Member of the National Assembly of Pakistan
- In office 1 June 2013 – 31 May 2018
- Constituency: Reserved seat for women

Member of the Provincial Assembly of Khyber Pakhtunkhwa
- In office 2010–2013

Personal details
- Party: Jamiat Ulema-e-Islam (F)

= Naeema Kishwar Khan =

Pakistani politician

Naeema Kishwar Khan is a Pakistani politician who had been a member of the National Assembly of Pakistan from June 2013 to May 2018.

==Education==
She has a degree in Islamic law.

==Political career==

She was elected to the Provincial Assembly of Khyber Pakhtunkhwa as a candidate of Jamiat Ulema-e-Islam (F) on a reserved seat for women in 2010.

She was re-elected to the National Assembly of Pakistan as a candidate of Jamiat Ulema-e-Islam (F) on a reserved seat for women from Khyber Paktunkhwa in the 2013 Pakistani general election.

PILDAT gave her the title of "MNA of the Year" due to her best performance in 14th National Assembly during the third parliamentary year.

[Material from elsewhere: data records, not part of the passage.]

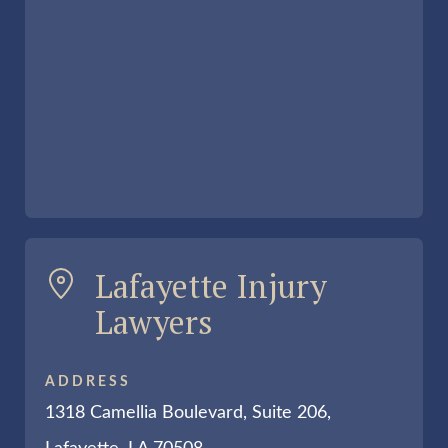
Lafayette Injury
Lawyers
ADDRESS
1318 Camellia Boulevard, Suite 206,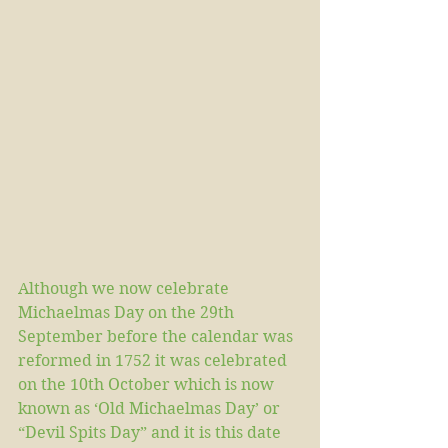
Although we now celebrate 
Michaelmas Day on the 29th 
September before the calendar was 
reformed in 1752 it was celebrated 
on the 10th October which is now 
known as ‘Old Michaelmas Day’ or 
“Devil Spits Day” and it is this date 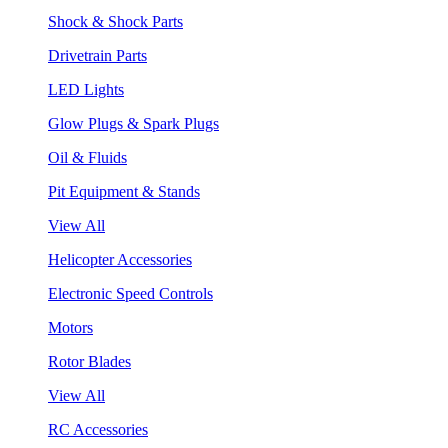
Shock & Shock Parts
Drivetrain Parts
LED Lights
Glow Plugs & Spark Plugs
Oil & Fluids
Pit Equipment & Stands
View All
Helicopter Accessories
Electronic Speed Controls
Motors
Rotor Blades
View All
RC Accessories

On 13 May 2024, the Election Commission of Pakistan (ECP) suspended the membership of Khan as a member of the National Assembly. This action followed a Supreme Court of Pakistan decision to suspend the verdict of the Peshawar High Court, which had denied the allocation of a reserved seat to the PTI-Sunni Ittehad Council bloc.